A outra maneira é pela frente, por uma das entradas principais da Embaixada, vindo pela avenida V. Mackenna. Cada uma dessas duas entradas está vigiada por dois carabineros, e dois dias atrás presenciei ali uma cena dramática. Eu estava no quartinho vazio do primeiro andar, olhando pela janela, quando um homem musculoso de bigode se aproximou pela esquerda e abordou um carabineiro da guarda, num momento em que seu companheiro tinha ido conversar com os guardas da outra entrada.
Ao mesmo tempo pela direita se acercou uma mulher com dois meninos pequenos e quis entrar pelo portão aberto, mas o carabineiro bloqueou o caminho.

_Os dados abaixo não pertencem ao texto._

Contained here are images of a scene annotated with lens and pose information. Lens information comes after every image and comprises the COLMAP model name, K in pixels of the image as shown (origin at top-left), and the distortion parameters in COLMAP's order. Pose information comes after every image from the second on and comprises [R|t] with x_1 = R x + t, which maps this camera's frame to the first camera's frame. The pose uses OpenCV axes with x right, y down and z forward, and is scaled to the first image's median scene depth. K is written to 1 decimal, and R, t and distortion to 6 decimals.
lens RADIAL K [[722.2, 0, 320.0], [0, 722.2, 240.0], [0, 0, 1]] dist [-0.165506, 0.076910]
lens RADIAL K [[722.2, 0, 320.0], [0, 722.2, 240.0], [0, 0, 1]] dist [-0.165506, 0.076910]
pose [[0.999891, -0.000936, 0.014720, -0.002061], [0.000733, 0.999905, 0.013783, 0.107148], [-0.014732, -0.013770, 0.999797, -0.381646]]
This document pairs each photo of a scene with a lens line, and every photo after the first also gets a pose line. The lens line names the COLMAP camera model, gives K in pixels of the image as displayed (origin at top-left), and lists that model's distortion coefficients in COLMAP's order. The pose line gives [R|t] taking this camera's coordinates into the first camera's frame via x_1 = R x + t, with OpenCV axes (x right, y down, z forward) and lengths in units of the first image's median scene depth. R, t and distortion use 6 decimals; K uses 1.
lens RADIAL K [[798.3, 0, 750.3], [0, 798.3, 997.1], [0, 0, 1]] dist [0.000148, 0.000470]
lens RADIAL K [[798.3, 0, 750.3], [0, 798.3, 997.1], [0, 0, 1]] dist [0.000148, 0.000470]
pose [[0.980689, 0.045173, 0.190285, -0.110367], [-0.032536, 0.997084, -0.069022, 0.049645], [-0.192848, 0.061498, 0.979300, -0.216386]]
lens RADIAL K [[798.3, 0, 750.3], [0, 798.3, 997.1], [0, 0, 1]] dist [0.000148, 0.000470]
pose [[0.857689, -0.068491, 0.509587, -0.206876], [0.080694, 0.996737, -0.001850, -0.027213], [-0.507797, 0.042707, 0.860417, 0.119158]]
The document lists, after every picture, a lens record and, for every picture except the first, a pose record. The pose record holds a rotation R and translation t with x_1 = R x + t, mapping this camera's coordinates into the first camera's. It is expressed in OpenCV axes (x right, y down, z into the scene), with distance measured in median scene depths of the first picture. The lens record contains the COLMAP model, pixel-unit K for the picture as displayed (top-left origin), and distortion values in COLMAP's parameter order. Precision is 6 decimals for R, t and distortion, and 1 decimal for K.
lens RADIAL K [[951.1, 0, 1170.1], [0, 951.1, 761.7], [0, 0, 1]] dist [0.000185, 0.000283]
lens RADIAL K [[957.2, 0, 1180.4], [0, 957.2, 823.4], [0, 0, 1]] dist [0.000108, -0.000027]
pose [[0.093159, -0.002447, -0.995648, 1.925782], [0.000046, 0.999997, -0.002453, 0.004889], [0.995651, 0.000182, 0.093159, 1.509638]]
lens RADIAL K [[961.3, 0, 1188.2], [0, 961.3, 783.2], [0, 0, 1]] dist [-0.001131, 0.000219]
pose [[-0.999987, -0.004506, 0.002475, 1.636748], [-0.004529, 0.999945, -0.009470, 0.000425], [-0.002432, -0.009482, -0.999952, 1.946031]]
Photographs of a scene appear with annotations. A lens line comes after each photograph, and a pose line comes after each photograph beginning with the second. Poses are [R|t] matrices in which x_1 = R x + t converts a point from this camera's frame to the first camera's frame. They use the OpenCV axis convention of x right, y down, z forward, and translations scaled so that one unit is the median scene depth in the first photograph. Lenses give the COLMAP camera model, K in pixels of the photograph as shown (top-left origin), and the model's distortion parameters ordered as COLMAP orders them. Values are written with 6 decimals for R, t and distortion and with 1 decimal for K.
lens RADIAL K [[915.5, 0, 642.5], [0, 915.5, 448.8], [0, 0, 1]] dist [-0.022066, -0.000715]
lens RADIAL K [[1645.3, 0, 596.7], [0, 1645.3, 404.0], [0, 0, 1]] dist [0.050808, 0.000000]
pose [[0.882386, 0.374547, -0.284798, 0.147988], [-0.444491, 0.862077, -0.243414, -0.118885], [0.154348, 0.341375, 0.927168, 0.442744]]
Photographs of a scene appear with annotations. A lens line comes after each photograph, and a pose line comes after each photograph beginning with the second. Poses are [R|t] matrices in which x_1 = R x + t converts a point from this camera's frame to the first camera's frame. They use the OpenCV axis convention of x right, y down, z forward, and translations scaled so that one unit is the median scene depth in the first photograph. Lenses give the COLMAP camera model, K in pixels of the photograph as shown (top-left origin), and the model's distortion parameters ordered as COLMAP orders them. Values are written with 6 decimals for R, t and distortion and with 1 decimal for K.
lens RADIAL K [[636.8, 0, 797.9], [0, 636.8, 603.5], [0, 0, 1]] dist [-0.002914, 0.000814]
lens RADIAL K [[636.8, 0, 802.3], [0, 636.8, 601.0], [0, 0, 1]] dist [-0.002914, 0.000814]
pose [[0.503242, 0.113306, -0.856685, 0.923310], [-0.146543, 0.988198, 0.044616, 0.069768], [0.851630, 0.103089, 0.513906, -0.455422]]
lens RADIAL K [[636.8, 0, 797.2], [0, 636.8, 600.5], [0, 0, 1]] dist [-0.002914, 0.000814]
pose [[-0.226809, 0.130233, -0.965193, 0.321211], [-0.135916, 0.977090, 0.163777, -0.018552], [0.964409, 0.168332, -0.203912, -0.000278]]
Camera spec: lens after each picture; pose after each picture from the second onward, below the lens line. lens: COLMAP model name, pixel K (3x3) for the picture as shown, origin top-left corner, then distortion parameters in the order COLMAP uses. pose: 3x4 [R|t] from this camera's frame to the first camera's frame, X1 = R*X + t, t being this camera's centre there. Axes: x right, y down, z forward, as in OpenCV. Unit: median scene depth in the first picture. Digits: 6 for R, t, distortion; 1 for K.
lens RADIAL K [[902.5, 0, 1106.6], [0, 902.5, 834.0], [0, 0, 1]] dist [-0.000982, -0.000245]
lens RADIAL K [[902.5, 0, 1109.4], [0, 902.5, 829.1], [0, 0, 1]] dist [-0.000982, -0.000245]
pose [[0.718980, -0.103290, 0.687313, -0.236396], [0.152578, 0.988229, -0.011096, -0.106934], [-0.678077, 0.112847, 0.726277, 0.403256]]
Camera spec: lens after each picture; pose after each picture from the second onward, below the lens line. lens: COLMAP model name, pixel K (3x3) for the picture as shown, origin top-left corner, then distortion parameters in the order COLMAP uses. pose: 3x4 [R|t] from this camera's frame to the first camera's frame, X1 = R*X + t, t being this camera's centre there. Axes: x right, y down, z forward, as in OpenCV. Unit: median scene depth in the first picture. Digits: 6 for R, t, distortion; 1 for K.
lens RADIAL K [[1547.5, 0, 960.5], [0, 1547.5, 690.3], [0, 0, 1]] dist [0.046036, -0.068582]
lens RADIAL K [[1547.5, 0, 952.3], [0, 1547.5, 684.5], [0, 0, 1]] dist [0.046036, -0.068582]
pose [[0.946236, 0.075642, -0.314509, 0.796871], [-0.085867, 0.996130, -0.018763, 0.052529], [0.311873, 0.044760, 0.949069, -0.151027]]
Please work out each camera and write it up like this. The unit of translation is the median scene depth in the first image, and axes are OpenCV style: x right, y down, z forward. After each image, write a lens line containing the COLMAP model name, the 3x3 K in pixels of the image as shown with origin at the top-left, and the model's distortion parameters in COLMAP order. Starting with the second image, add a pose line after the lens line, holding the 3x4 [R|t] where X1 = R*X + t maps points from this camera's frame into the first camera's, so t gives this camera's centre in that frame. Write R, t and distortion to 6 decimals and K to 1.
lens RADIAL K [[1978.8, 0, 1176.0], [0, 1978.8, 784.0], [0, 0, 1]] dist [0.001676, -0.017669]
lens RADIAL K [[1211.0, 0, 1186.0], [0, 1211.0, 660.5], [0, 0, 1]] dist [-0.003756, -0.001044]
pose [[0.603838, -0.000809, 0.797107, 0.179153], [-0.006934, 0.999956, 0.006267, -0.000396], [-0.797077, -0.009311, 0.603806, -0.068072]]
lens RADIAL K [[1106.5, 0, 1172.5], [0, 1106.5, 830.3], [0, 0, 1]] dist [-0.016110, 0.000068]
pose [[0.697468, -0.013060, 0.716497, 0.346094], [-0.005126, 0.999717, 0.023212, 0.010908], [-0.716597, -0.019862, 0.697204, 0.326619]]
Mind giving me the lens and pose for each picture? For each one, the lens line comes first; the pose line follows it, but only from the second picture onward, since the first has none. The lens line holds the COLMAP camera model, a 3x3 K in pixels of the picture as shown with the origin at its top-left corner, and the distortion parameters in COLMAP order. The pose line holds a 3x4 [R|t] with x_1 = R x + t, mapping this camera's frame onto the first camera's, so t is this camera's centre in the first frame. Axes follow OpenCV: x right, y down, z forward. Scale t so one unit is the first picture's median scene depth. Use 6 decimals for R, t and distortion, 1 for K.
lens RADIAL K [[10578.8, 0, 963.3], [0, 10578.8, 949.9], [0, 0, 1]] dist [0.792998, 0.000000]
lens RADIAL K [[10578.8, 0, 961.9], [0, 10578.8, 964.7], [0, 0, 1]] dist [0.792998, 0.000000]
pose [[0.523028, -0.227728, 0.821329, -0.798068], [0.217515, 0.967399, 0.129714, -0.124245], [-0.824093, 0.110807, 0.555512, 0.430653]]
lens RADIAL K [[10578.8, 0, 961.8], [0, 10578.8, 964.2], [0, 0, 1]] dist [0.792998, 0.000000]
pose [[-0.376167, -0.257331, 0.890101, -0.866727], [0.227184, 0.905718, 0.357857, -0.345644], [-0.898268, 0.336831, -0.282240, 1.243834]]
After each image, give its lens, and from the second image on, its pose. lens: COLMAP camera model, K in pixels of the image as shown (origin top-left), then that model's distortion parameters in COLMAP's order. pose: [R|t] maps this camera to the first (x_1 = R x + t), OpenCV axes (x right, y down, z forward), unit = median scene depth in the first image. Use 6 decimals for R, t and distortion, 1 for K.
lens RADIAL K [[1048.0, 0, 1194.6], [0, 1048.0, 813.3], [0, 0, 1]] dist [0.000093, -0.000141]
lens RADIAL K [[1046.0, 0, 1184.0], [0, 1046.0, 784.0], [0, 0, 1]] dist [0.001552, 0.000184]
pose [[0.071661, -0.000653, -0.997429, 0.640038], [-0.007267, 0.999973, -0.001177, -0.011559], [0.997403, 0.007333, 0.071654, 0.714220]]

Aí o homem musculoso aplicou uma gravata e uma rasteira quase simultâneas no carabineiro. E a mulher se safou para dentro com os guris.
Foi tudo muito rápido, e quando os outros carabineiros se deram conta e vieram em socorro, apontando os fuzis para atirar, o homem musculoso já tinha largado o guarda e embarafustado para dentro da Embaixada.
Depois de passar pela identificação no escritório do Encargado de Negócios, os quatro novos refugiados entraram no salão grande, recebidos por uma massiva salva de palmas. E foram deixar as coisas que traziam consigo sobre a grande mesa de mogno das recepções diplomáticas, que tinha sido arrastada do centro para um lado do salão principal.
Aproveitando uma deixa, fui conversar com eles. O homem musculoso de bigode se chama Caio e também trouxe um violão. Caio é capoeirista…
O frio e o sono me venceram, voltei a cruzar a porta de vidro e fui me deitar sobre folhas de jornais, debaixo do piano de cauda negro, na ala à direita do salão principal. Dormi em seguida, e me despertaram as batidas de um prato de alumínio, no mármore da escada que sobe do subsolo.
– Grupo Cero!… Grupo Cero! – chamou o tupamaro Moncada de 18 anos, avisando que o grupo de mulheres grávidas, doentes e velhos já podia descer para o café da manhã.
Virei pro outro lado querendo dar outra cochilada, meu grupo é o 13…
Subsolo… Submundo… O cão Cérbero guardava a entrada do mundo dos mortos e despedaçava os que tentassem ir lá. Aqui é o inverso, o inferno é lá fora e os carabineiros guardam a entrada deste modesto oásis, que até tem palmeiras…
Escapando de um refúgio a outro, se alguém na rua me pedia as horas eu mostrava o relógio, estendendo o braço. Mas não abria a boca, pra não me denunciar como estrangeiro. O Luís, carioca de 19 anos e gay, que fazia parte do nosso grupo de teatro, pegaram ele na rua e foi espancado até morrer.